Quale sono le linee strategiche per l’azione di una società destinata a operare per i prossimi 20 anni su un territorio tanto ampio e variegato, composto da 49 Comuni con caratteristiche molto diverse tra loro? Per quanto riguarda in particolare le modalità di raccolta dei rifiuti è lo stesso amministratore delegato di Alia, Livio Giannotti, a spiegare ad Arpat che «le differenti caratteristiche territoriali ed urbanistiche ci mettono davanti a situazioni completamente diverse. Con una bassa densità di residenzialità ed una presenza di attività altrettanto dispersa, è facile attivare sistemi mirati domiciliari, che siano “porta a porta” a sacchi o tramite bidoncini, sia singoli che di prossimità. Quello che in questi casi dobbiamo sempre tener presente è l’economicità, perché di fatto l’efficacia è intrinseca».

Una sorta di esperimento naturale dal quale consegue che non c’è un sistema di raccolta differenziata dei rifiuti in assoluto migliore rispetto ad un altro: «Non esiste il sistema di raccolta differenziata più efficace in assoluto, esiste – dettaglia Giannotti – un insieme di conoscenze che permettono al gestore di comportarsi come un sarto: costruire un vestito su misura in base alle caratteristiche morfologiche di chi lo utilizzerà. Troppo spesso sentiamo ripetere che questo sistema o quell’altro sono la pietra angolare del servizio di raccolta rifiuti e solo sposando in modo maniacale una certa idea si avrà la certezza di far bene, indipendentemente dal contesto. Nulla di più sbagliato. L’obiettivo deve essere guardare l’utente, semplificandogli laddove possibile la nostra richiesta di collaborazione, tenendo sempre conto dell’impiantistica di filiera, il sistema industriale che permette la re-immissione nel sistema produttivo di materie seconde. Unire i due punti non è facile ma è indispensabile, perché la raccolta dei rifiuti è solo il mezzo, non il fine. Solo così si alimentano buone pratiche che a loro volta sono artefici di una filiera corta, circolare, sostenibile».
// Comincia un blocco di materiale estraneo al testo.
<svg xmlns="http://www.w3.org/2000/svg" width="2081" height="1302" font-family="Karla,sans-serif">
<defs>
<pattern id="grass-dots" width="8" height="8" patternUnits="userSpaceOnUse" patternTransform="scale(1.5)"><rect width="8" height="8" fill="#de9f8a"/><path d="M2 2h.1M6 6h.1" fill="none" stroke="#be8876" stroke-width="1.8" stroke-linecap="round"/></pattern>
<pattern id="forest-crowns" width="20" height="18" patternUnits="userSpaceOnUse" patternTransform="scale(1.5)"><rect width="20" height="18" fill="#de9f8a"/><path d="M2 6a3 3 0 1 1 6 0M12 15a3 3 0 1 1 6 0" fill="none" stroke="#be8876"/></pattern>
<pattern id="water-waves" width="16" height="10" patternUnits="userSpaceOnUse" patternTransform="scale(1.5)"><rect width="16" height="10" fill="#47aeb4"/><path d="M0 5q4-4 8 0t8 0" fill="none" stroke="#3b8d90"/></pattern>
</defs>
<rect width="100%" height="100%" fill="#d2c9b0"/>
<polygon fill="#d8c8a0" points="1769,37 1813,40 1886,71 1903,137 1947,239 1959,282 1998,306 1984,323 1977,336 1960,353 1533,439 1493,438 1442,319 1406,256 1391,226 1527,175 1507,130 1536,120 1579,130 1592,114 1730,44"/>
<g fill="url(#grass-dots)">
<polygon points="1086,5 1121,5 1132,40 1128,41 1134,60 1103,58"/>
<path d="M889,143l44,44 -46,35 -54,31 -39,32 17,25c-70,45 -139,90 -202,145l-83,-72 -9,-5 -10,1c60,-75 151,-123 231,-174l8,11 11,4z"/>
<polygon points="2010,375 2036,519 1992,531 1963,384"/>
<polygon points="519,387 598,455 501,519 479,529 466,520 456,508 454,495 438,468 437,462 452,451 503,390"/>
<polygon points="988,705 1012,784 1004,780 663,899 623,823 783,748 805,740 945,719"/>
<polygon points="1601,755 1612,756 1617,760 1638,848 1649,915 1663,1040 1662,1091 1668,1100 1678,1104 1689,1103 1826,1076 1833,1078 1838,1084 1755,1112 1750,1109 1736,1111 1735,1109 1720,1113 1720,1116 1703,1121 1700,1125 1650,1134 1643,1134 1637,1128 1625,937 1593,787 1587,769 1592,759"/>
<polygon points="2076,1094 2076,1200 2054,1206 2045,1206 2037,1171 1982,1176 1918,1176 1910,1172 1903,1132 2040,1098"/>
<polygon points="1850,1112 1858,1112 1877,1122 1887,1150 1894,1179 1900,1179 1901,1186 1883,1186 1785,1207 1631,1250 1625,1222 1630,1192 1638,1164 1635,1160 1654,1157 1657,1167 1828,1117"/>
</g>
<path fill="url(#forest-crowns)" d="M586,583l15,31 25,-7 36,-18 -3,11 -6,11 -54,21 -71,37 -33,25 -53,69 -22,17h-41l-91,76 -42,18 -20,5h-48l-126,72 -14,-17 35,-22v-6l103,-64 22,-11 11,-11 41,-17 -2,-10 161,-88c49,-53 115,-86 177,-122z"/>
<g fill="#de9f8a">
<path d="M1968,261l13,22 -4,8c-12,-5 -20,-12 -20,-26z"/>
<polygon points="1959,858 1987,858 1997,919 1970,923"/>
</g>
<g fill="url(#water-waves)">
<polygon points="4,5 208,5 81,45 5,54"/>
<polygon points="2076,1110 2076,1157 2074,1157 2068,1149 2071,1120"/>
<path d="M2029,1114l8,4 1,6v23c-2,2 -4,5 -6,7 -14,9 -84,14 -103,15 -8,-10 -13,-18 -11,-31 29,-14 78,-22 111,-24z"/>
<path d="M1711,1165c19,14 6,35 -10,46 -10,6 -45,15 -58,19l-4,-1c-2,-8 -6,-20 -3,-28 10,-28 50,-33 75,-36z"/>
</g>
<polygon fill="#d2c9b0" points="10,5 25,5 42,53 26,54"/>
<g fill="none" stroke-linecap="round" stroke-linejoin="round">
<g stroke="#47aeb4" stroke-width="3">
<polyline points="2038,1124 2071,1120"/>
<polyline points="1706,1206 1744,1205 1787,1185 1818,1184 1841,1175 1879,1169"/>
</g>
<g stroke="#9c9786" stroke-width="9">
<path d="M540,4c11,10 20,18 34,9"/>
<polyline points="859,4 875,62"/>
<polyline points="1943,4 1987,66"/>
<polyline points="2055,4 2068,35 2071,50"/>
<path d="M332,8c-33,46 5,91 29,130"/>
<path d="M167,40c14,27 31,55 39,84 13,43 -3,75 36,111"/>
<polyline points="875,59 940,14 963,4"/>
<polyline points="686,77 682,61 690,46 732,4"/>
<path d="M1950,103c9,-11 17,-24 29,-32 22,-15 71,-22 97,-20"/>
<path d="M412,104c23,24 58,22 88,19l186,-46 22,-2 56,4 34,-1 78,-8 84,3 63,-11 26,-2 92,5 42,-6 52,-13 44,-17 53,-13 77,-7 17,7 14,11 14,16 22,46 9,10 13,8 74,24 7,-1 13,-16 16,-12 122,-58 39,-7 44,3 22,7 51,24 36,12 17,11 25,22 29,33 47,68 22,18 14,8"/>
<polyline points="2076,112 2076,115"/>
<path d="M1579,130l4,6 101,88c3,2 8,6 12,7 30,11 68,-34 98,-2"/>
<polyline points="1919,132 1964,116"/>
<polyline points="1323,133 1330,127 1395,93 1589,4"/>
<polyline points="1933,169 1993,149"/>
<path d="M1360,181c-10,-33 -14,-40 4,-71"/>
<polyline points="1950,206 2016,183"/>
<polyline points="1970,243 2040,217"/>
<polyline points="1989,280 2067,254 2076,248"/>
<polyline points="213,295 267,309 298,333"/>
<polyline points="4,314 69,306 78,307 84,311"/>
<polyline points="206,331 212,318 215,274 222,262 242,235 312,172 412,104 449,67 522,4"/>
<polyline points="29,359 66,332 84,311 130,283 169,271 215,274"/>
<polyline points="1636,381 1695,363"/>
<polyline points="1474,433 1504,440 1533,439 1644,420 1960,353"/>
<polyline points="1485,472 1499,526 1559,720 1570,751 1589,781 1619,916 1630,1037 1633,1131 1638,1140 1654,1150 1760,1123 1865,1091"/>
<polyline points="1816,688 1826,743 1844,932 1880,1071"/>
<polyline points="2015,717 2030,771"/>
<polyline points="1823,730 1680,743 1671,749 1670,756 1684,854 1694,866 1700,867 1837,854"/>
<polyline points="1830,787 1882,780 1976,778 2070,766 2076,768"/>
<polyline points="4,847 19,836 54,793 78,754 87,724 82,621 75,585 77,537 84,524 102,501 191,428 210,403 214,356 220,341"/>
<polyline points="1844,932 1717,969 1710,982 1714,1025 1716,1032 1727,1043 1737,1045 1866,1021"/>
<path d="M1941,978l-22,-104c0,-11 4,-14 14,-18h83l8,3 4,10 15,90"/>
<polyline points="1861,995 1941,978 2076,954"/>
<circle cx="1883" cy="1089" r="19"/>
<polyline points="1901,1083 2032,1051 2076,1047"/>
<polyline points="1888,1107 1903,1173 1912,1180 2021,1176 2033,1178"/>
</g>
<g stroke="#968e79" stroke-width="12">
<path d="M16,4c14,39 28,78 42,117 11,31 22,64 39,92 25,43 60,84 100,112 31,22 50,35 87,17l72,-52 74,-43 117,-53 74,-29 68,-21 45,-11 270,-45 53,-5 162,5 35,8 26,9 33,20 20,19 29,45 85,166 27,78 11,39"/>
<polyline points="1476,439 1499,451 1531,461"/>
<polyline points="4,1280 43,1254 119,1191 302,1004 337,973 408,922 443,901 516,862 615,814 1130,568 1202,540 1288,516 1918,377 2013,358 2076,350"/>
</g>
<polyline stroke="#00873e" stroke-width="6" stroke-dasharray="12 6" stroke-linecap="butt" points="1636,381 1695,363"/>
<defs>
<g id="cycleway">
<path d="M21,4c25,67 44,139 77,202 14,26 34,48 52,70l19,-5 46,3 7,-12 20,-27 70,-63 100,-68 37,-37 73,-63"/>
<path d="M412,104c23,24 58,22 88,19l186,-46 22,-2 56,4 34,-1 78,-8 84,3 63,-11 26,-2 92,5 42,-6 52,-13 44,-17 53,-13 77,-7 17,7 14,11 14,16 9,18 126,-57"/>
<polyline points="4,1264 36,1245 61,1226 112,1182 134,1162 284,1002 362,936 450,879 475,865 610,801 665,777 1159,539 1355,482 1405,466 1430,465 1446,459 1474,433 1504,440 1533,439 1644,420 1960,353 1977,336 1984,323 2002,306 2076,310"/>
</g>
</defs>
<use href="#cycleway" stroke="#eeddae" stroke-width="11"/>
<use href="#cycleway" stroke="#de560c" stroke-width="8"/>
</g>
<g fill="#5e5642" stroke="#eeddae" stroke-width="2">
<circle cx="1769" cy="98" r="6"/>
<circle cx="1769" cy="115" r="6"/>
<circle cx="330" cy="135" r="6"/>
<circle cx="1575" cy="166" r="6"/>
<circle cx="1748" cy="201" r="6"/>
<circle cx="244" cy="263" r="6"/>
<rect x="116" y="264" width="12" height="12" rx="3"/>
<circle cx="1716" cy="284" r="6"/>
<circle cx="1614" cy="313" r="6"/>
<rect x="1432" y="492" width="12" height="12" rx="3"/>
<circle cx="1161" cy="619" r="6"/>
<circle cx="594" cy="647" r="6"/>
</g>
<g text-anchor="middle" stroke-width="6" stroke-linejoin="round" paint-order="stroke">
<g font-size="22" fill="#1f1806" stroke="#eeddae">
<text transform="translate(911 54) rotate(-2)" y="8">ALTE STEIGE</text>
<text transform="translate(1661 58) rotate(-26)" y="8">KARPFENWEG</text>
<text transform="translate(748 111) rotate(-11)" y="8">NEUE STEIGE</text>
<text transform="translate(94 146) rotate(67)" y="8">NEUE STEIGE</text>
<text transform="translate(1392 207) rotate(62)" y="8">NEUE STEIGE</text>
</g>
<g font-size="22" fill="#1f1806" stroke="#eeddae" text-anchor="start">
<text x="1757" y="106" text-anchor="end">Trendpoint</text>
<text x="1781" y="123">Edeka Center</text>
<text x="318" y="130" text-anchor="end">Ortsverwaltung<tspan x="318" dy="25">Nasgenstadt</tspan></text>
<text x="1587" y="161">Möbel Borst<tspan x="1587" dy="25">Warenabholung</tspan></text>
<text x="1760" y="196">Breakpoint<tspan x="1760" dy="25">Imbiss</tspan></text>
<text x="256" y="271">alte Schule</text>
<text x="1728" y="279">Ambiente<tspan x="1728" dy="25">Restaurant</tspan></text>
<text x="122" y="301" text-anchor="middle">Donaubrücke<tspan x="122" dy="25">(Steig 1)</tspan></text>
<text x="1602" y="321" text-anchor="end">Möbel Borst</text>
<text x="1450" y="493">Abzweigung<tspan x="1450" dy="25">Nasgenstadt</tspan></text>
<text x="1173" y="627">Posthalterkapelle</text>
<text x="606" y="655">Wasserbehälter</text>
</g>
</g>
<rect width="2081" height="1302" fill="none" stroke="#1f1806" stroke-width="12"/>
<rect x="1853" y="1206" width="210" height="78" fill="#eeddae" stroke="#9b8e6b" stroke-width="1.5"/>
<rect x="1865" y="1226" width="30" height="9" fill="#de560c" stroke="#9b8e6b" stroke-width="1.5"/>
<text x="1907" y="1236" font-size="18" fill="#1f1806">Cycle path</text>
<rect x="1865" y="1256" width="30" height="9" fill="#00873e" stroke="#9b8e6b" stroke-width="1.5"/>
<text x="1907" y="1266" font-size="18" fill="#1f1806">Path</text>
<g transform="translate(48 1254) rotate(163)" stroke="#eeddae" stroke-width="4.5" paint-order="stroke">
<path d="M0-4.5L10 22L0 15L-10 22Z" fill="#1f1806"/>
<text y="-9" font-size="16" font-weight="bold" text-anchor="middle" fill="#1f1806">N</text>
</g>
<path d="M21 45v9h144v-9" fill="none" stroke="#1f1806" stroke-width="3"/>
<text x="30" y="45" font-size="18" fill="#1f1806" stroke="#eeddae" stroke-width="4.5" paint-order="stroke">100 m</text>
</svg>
Preso atto di questa verità empirica, armarsi di sterile propaganda rimane lo sfregio più grande sia verso l’ambiente sia verso i cittadini: «Dichiarare ai quattro venti che l’obiettivo di un territorio è raggiungere il 100% di raccolta differenziata (cosa peraltro impossibile nei fatti con qualsivoglia sistema) e poi inviare altrove, magari lontano e fuori regione, i propri materiali affinché siano riciclati o compostati è ambientalmente ed economicamente scorretto», chiosa l’ad di Alia. «Così facendo non si verifica cosa diventeranno questi materiali e soprattutto non si vede – o si fa finta di non vedere – il fisiologico scarto di materia (che a quel punto è facile non vedere essendo diventato un problema di chi ha ricevuto i materiali e non di chi li ha prodotti). Da qui ne discende, con evidenza, come, per le tecnologie attualmente disponibili, trasformare questi scarti – che ci sono, basta visitare un impianto di riciclaggio – in energia è decisamente più “europeo” che non interrarli».